Introduction

With Private Clouds, you have the ability to create backups and snapshots of your volume data. If a volume’s data goes corrupt or is removed by mistake, having a copy of that data could be invaluable. In this guide, we explain how to create and recover volume backups using Horizon.

Create a Volume Backup

Navigate in Horizon to Project -> Volume -> Volumes.

Figure 1: Volumes List

Create a backup of your volume by selecting from the drop down Create Backup.

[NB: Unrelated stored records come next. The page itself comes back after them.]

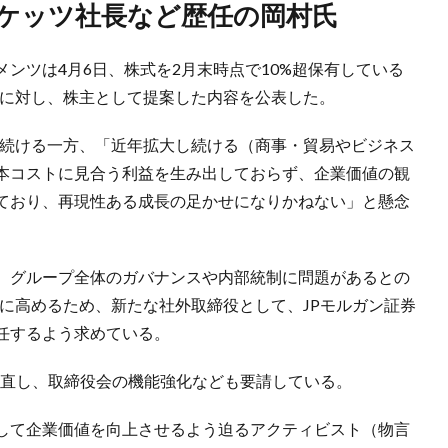
ーケッツ社長など歴任の岡村氏
ンツは4月6日、株式を2月末時点で10%超保有している
）に対し、株主として提案した内容を公表した。
を続ける一方、「近年拡大し続ける（商事・貿易やビジネス
本コストに見合う利益を生み出しておらず、企業価値の観
ており、再現性ある成長の足かせになりかねない」と懸念
、グループ全体のガバナンスや内部統制に問題があるとの
に高めるため、新たな社外取締役として、JPモルガン証券
任するよう求めている。
見直し、取締役会の機能強化なども要請している。
して企業価値を向上させるよう迫るアクティビスト（物言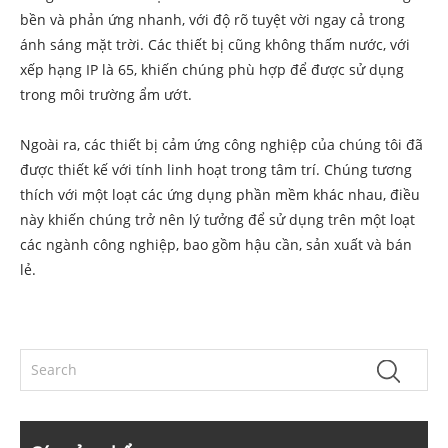
bền và phản ứng nhanh, với độ rõ tuyệt vời ngay cả trong
ánh sáng mặt trời. Các thiết bị cũng không thấm nước, với
xếp hạng IP là 65, khiến chúng phù hợp để được sử dụng
trong môi trường ẩm ướt.
Ngoài ra, các thiết bị cảm ứng công nghiệp của chúng tôi đã
được thiết kế với tính linh hoạt trong tâm trí. Chúng tương
thích với một loạt các ứng dụng phần mềm khác nhau, điều
này khiến chúng trở nên lý tưởng để sử dụng trên một loạt
các ngành công nghiệp, bao gồm hậu cần, sản xuất và bán
lẻ.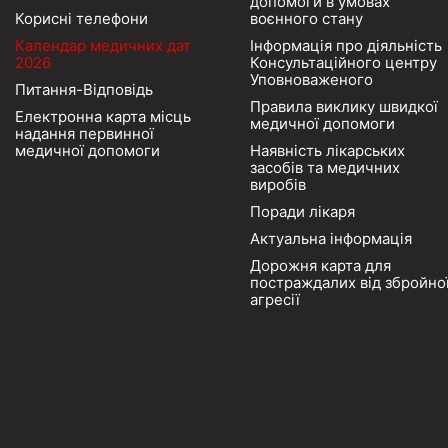
допомоги в умовах
Корисні телефони
воєнного стану
Календар медичних дат
Інформація про діяльність
2026
Консультаційного центру
Уповноваженого
Питання-Відповідь
Правила виклику швидкої
Електронна карта місць
медичної допомоги
надання первинної
медичної допомоги
Наявність лікарських
засобів та медичних
виробів
Поради лікаря
Актуальна інформація
Дорожня карта для
постраждалих від збройно
агресії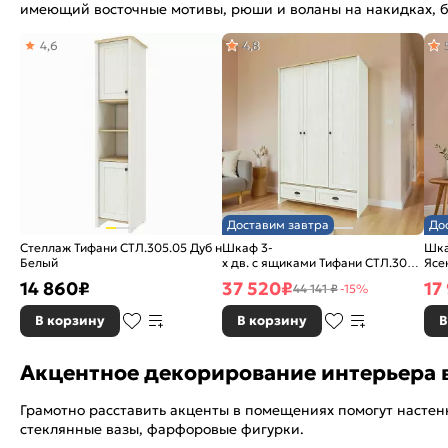
имеющий восточные мотивы, рюши и воланы на накидках, б
4,6
4,8
Доставим завтра
До
Стеллаж Тифани СТЛ.305.05 Дуб небраска/
Шкаф 3-
Шка
Белый
х дв. с ящиками Тифани СТЛ.305.02 Д
Ясе
Белый
14 860
₽
37 520
₽
17
44 141 ₽
-15%
В корзину
В корзину
В
Акцентное декорирование интерьера 
Грамотно расставить акценты в помещениях помогут настен
стеклянные вазы, фарфоровые фигурки.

Figure 2: Create Volume Backup Form

  • Backup Name: Specify a name for the volume backup
  • Description: Provide a description if necessary
  • Container Name: Leave this blank otherwise the volume backup cannot be created. Horizon tells you if this field is blank, the backup is stored in a container called volumebackups, but this is not the case with our configuration. With Private Clouds, all volume backups created this way are stored in the Ceph pool called backups.
  • Backup Snapshot: If applicable specify a snapshot to create a backup from

After submitting the form, you are navigated to Project -> Volume -> Volume Backups where you can see the volume you just created a backup of.

Figure 3: Volume Backup List

Test Volume Backups

Creating backup copies of your important data is only one part of having a solid backup and recovery plan. Additionally, consider testing backed-up data to ensure if something unexpected does happen that restoring your backups will actually be useful. To test volume backups, you can restore a volume backup within OpenStack alongside the original volume and compare the contents.

Restore a Volume Backup

To restore a volume backup, being by navigating in Horizon to Project -> Volume -> Volume Backups.

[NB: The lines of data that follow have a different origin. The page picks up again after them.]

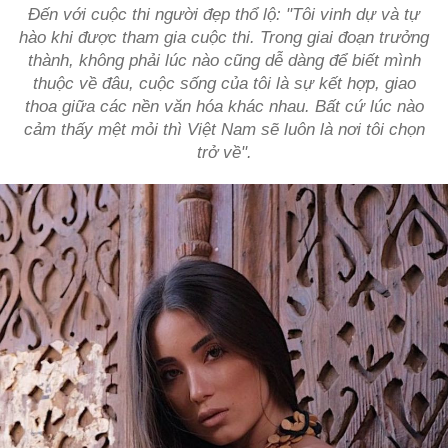
Đến với cuộc thi người đẹp thổ lộ: "Tôi vinh dự và tự
hào khi được tham gia cuộc thi. Trong giai đoạn trưởng
thành, không phải lúc nào cũng dễ dàng để biết mình
thuộc về đâu, cuộc sống của tôi là sự kết hợp, giao
thoa giữa các nền văn hóa khác nhau. Bất cứ lúc nào
cảm thấy mệt mỏi thì Việt Nam sẽ luôn là nơi tôi chọn
trở về".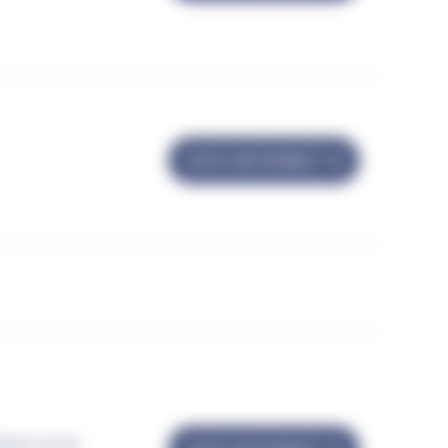
SITE INTERNET
tion et la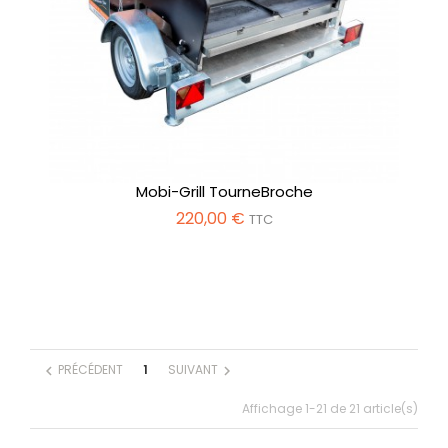
Mobi-Grill TourneBroche
220,00 €
TTC
PRÉCÉDENT
1
SUIVANT
chevron_left
chevron_right
Affichage 1-21 de 21 article(s)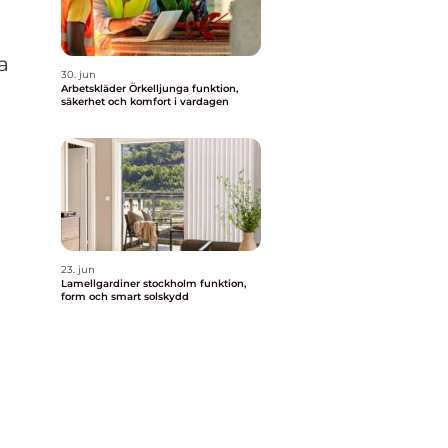
a
30. jun
Arbetskläder Örkelljunga funktion,
säkerhet och komfort i vardagen
23. jun
Lamellgardiner stockholm funktion,
form och smart solskydd
n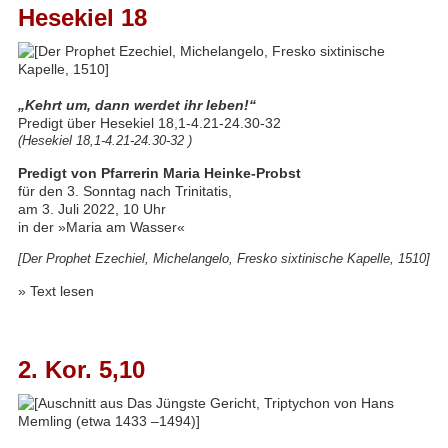
Hesekiel 18
„Kehrt um, dann werdet ihr leben!“
Predigt über Hesekiel 18,1-4.21-24.30-32
(Hesekiel 18,1-4.21-24.30-32 )
Predigt von Pfarrerin Maria Heinke-Probst
für den 3. Sonntag nach Trinitatis,
am 3. Juli 2022, 10 Uhr
in der »Maria am Wasser«
[Der Prophet Ezechiel, Michelangelo, Fresko sixtinische Kapelle, 1510]
»
Text lesen
2. Kor. 5,10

Next, find the volume backup you wish to restore and from its drop down on the right, select Restore Backup.

Figure 4: Volume Backup List

Choose the volume to restore to, or have the system restore the backup to a new volume.

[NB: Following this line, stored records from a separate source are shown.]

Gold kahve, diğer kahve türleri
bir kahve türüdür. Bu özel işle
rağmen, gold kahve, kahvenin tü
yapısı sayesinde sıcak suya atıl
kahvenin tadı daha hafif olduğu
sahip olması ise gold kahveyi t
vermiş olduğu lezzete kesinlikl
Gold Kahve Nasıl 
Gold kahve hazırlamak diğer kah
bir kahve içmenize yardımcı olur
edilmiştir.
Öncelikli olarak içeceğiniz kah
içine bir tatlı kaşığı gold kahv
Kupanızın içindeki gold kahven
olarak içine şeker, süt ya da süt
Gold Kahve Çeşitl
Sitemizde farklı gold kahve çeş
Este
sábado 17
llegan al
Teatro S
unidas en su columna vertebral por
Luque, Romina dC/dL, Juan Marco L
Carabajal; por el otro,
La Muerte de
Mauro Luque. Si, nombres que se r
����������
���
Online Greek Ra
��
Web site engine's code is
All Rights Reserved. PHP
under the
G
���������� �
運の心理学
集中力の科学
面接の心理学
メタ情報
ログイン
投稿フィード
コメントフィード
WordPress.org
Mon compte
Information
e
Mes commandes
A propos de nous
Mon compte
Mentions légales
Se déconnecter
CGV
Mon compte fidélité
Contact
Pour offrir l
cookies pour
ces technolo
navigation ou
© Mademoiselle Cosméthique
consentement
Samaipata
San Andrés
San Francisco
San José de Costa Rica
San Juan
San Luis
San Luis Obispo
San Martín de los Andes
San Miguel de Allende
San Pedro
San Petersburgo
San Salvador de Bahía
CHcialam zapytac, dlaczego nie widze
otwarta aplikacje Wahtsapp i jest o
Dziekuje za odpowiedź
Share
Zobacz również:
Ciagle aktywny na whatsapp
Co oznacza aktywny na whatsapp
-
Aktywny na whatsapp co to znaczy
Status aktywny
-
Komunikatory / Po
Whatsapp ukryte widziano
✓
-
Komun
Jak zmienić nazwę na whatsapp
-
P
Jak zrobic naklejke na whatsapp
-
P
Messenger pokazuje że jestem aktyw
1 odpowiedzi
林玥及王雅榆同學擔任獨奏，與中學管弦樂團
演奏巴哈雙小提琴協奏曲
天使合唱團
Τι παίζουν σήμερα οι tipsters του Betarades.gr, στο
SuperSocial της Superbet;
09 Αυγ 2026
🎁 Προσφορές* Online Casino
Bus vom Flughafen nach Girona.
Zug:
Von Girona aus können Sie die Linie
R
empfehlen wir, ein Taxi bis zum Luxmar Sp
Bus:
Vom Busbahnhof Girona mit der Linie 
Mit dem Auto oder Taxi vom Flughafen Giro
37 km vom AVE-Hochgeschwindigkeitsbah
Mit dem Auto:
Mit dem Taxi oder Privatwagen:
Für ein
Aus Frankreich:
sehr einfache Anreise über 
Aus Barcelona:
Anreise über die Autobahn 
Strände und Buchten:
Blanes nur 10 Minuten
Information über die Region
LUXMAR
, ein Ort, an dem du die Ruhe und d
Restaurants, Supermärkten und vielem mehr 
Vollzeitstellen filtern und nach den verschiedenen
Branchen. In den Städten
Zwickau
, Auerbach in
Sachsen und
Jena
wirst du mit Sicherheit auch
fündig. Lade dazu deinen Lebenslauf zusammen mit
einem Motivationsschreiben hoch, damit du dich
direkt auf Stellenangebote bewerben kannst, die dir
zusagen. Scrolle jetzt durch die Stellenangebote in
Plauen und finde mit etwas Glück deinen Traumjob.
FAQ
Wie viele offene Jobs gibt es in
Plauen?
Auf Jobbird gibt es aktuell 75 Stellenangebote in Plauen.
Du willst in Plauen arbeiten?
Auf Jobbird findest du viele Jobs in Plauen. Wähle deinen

Ceph, Volumes, and Data Durability

When volume backups are created, they are stored in your cloud’s Ceph cluster in a pool called backups. By default, the Ceph cluster is configured with host level replication across each of your cloud’s three control plane nodes. With this configuration, your cloud could suffer losing all but one Ceph node and still retain all of the cluster’s data. For more about how your Ceph cluster was configure, see the heading Default Configuration for the Ceph Cluster in the Introduction to Ceph guide.

Store Data Outside of the Cloud

Taking data backups a step further, consider storing critical data outside of the cloud. Storing data both in the cloud’s Ceph cluster as well as outside of it increases the failure domain.

With Ceph you can use RBD mirroring, which effectively is a way to mirror your Ceph cluster’s data to another Ceph cluster.